| STUDY QUESTIONS |
(a) Repeat the passage of the Unlock the Clock post from "If you’re a" to "only encourages them)." word for word.
(b) In the Unlock the Clock post, how old are the author and the close friend?
(c) Can you carry the Unlock the Clock post forward from the friend's remark about having plenty of time?

| PASSAGE TO READ |
+-------+

By Lindsay Meisel, Head of Content at Ava
Today, Ava launched something called Unlock the Clock. And to explain it, I need to get a little personal.
I was recently discussing the prospect of having kids with a close girlfriend. We’re both 31, with stable careers and relationships. For each of us, a question looms: when?
If you’re a woman, I don’t have to explain what I’m talking about. There are entire message boards devoted to the period of time leading up to having kids (see r/WaitingToTry), a period which could describe a woman’s entire adult life (assuming, of course, that she wants kids). I got married in May, so the question has felt especially pertinent lately. Ever since my wedding, people have been asking me when I’m going to make them a great aunt, a grandparent, or a great grandparent (the fact that I work at a company that helps women get pregnant only encourages them).
On the particular day in question, I told my friend that I’d like to start trying in a year or so. “After all,” I said, “I’m not getting any younger.”
My friend blanched at the mention of age. “I hate it when women talk about declining fertility as a reason to have kids now. We have plenty of time. Even if we wait until our late 30s, there are options.”

+-------+

| INPUT DATA |

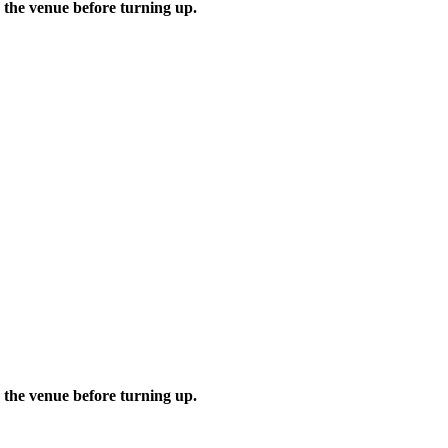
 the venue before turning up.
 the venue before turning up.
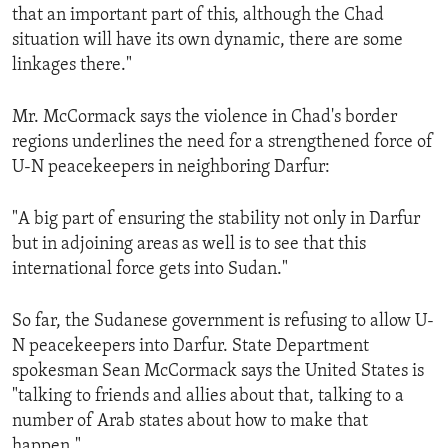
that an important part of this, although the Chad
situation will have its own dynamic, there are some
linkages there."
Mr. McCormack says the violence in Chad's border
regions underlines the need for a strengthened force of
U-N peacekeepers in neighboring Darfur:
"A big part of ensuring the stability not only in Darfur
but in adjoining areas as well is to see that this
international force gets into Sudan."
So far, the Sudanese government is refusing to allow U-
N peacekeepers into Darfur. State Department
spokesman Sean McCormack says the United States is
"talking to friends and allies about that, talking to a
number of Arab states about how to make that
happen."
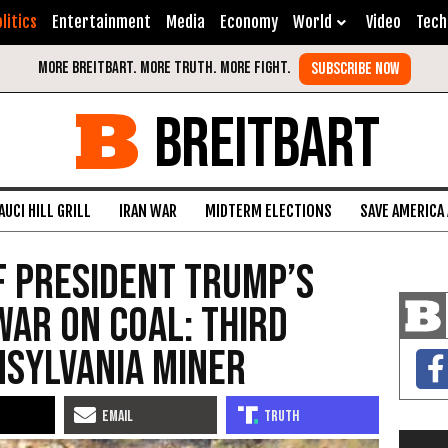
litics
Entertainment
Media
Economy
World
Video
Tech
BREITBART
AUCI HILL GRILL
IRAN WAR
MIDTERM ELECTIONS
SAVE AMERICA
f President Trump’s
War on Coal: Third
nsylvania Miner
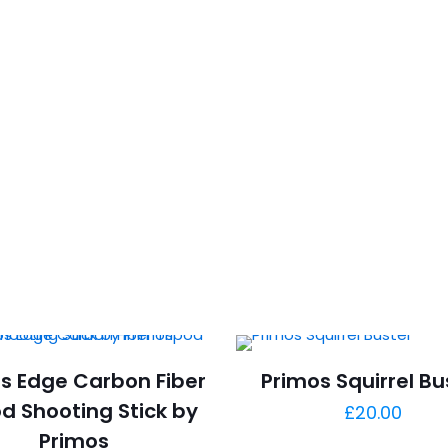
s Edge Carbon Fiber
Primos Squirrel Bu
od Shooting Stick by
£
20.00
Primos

+-------+

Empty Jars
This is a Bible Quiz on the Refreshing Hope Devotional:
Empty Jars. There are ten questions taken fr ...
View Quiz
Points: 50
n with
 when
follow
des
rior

+-------+

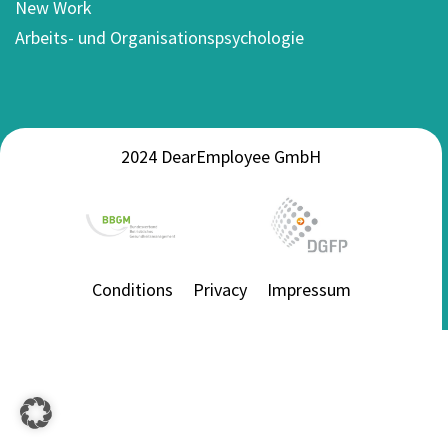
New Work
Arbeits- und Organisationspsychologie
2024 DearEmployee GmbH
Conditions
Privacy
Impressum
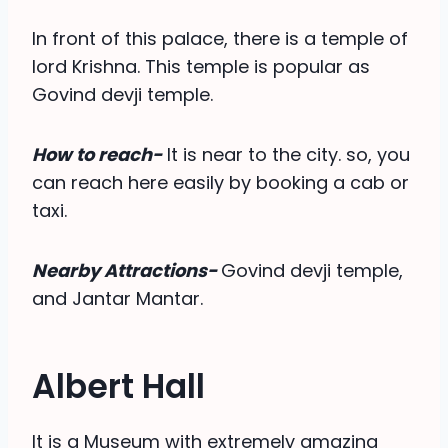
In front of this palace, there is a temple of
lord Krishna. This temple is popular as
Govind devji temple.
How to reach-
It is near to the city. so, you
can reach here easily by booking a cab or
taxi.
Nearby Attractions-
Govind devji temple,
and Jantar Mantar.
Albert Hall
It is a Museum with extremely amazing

+-------+

| EXPECTED RESPONSES |
(a)
If you’re a woman, I don’t have to explain what I’m talking about. There are entire message boards devoted to the period of time leading up to having kids (see r/WaitingToTry), a period which could describe a woman’s entire adult life (assuming, of course, that she wants kids). I got married in May, so the question has felt especially pertinent lately. Ever since my wedding, people have been asking me when I’m going to make them a great aunt, a grandparent, or a great grandparent (the fact that I work at a company that helps women get pregnant only encourages them).

(b) Both are 31.

(c)
Her point—that I should not succumb to societal pressure to breed before I’m ready—is one that I wholeheartedly agree with. The notion of women’s bodies as ticking time bombs is sexist and has been used for decades to create a false image of the conflicted career woman, consumed by regret for her missed opportunity for a family.
Still, I felt something was amiss in my friend’s assumption that she could simply get pregnant whenever she felt like it. The way she framed pregnancy—like a gun you wait to fire until just the right moment—didn’t square with what I’ve experienced at Ava when I talk to women who are trying to conceive. (Not to mention that infertility treatment is invasive, expensive, and emotionally draining, and there’s no guarantee that it will work.)
What I’ve learned since I joined Ava is that assuming the process of getting pregnant is entirely under your control can make you feel less in control. I used to imagine my life trajectory as a woman as binary: before kids and after kids. Now that I work on a product that helps women who are in the process of trying to get pregnant, I realize that the time spent trying to conceive can become its own phase of life—one in which most women are unprepared to linger indefinitely (the Japanese even have a word for this time: ninkatsu).
Part of the problem is that most of us are completely in the dark about how long it usually takes to get pregnant. When you’ve spent your entire life trying to avoid pregnancy, it’s natural to expect it to happen right after you take your last birth control pill. But there are only six days per month when a woman is fertile, and those days happen at different times for different women. Even if you accurately identify the fertile window, there are so many obstacles before sperm meets egg that there is only a 25 percent chance of conceiving each month in the best case scenario. If you’re not 25 years old, don’t have a regular menstrual cycle, or don’t have time for frequent intercourse, your odds of conceiving each month are considerably lower.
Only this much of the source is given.